Imagine focus 1 (F1) as a Schwarzschild black hole, and focus 2 (F2) as an object around the Schwarzschild.

Do the hole and the object have the same mass? It seems like you are assuming they do, but I can't be sure.

From an observer positioned so that F1 and F2 always maintain a steady distance

From the observer or from each other? I assume the former, but again I can't be sure.
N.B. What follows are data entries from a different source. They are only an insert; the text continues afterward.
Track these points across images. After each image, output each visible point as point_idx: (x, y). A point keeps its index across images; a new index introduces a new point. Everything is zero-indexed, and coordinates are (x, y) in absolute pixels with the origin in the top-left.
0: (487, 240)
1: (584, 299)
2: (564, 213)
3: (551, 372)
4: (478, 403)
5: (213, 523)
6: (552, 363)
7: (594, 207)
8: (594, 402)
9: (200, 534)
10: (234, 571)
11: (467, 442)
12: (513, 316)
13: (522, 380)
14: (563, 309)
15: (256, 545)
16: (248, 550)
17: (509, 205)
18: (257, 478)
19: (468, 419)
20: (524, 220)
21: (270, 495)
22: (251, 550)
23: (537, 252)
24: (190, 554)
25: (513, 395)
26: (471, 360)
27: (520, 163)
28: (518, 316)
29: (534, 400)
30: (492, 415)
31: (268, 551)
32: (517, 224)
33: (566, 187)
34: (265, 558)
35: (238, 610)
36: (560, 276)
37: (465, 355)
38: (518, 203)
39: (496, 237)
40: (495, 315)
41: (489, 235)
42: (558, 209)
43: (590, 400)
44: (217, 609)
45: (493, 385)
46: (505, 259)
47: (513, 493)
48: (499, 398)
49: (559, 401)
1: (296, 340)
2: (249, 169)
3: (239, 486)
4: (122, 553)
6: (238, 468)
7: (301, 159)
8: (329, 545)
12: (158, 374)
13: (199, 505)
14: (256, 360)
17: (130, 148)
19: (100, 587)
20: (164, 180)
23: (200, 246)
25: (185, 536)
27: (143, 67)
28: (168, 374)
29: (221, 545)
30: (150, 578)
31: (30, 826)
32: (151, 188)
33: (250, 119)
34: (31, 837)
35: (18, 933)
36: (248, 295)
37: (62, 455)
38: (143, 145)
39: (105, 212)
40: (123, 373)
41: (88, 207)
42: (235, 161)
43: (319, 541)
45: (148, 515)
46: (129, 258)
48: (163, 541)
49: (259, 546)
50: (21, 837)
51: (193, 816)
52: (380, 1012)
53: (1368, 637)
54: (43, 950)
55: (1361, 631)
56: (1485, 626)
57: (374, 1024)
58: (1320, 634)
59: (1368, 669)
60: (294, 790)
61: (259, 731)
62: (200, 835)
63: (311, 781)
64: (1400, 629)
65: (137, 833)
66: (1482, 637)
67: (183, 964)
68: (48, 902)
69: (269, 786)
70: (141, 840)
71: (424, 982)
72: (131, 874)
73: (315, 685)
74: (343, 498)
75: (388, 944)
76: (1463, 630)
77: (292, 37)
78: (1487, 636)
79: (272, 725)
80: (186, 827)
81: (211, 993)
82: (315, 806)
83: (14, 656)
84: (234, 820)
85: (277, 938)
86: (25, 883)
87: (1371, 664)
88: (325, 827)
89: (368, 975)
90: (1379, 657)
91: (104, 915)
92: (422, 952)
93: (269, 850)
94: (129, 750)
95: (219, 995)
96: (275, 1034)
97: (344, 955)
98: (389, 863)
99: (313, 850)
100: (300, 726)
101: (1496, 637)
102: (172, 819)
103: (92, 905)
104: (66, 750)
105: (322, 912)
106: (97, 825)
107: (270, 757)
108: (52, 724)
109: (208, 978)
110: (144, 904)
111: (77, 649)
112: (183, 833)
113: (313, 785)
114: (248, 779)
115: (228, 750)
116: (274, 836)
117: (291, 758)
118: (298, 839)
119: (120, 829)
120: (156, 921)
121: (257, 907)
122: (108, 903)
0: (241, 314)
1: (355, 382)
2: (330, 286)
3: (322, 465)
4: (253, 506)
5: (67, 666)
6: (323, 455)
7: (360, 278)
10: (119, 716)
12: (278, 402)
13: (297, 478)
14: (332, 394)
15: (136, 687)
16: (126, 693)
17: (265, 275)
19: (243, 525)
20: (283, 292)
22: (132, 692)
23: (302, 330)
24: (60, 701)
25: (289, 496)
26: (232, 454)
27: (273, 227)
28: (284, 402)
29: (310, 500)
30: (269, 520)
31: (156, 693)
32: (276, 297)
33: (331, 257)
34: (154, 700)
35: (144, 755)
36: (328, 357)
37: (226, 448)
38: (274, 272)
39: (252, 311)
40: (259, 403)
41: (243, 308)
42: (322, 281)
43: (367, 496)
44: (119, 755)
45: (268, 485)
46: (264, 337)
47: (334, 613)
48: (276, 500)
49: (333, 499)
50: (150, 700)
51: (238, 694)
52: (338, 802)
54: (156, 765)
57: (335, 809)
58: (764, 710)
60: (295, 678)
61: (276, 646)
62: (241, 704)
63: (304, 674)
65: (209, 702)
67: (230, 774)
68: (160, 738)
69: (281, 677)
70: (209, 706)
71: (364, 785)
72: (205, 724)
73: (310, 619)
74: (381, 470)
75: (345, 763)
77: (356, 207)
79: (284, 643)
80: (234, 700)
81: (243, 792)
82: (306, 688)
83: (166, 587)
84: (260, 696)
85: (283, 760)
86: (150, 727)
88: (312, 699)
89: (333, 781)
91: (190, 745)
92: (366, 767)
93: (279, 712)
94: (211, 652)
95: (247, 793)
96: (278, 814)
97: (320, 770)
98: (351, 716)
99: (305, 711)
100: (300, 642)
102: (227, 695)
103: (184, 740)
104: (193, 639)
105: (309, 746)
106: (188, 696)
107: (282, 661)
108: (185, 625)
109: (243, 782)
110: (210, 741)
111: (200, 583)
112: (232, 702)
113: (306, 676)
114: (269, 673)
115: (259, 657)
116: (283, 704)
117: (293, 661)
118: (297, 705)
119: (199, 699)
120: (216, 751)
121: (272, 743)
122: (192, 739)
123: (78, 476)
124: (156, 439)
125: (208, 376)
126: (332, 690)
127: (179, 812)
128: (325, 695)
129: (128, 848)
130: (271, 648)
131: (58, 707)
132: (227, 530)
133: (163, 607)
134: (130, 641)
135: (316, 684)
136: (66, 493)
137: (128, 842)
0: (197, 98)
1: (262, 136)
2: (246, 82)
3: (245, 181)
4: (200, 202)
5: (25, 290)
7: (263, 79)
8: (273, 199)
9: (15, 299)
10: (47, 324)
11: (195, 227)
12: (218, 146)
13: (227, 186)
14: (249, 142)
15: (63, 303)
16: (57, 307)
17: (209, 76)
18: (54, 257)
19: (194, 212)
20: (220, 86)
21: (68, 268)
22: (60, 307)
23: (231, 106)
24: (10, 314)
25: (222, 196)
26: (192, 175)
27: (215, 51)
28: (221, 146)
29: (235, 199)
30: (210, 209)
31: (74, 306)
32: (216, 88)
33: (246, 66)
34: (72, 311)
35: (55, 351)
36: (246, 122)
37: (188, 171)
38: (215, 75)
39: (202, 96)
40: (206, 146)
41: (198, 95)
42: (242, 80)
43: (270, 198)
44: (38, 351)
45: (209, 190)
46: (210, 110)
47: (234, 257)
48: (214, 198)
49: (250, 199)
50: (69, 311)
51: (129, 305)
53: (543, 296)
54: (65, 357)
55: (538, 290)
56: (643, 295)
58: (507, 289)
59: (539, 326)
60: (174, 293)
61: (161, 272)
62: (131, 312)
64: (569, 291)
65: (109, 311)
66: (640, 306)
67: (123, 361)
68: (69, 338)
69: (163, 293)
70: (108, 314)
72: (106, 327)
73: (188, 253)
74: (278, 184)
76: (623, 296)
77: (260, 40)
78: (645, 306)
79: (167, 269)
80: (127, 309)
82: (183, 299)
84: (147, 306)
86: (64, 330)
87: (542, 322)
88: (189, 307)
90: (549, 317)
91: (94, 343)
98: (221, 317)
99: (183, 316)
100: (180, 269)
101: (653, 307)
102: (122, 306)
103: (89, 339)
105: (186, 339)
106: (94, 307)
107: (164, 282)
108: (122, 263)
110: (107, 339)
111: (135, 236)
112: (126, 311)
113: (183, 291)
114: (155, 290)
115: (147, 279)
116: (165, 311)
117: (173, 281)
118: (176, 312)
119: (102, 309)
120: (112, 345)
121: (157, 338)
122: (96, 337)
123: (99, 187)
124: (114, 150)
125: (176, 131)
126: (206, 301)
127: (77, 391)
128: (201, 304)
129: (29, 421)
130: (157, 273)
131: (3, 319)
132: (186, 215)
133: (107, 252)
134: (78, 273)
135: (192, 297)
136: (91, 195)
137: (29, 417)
As I pointed out before, F1 and F2 cannot maintain a steady distance from each other unless there is something holding them apart (otherwise they will fall together), and I don't see how you can have anything pushing on a black hole to hold it apart from something else.

I can't make sense of the rest of your post, but that might be because I'm misunderstanding the conditions you are specifying. (It might also be because the conditions you are specifying are inconsistent.)

 

[Markus Hanke]

It doesn't make sense to me that there would be some infinitesimal parts of spacetime that wouldn't radiate at least a minute amount of gravitational radiation.

Why doesn't that make sense to you ? Generally speaking, in order to get gravitational radiation, you need a source with a non-vanishing quadrupole ( or higher multipole ) moment. It is not a general feature of just any arbitrary source.

 

[PAllen]

That won't be a solution unless you also include something to hold the singularities apart (otherwise they will fall together), which is going to be difficult if by "singularities" you mean black holes, since black holes are vacuum--you can't push on them or attach anything to them.

I believe I've seen exact solutions of two non-rotating BH (with singularity) held statically apart by a 'strut' that is a conical singularity. If I remember right, the whole construction is all vacuum within the manifold.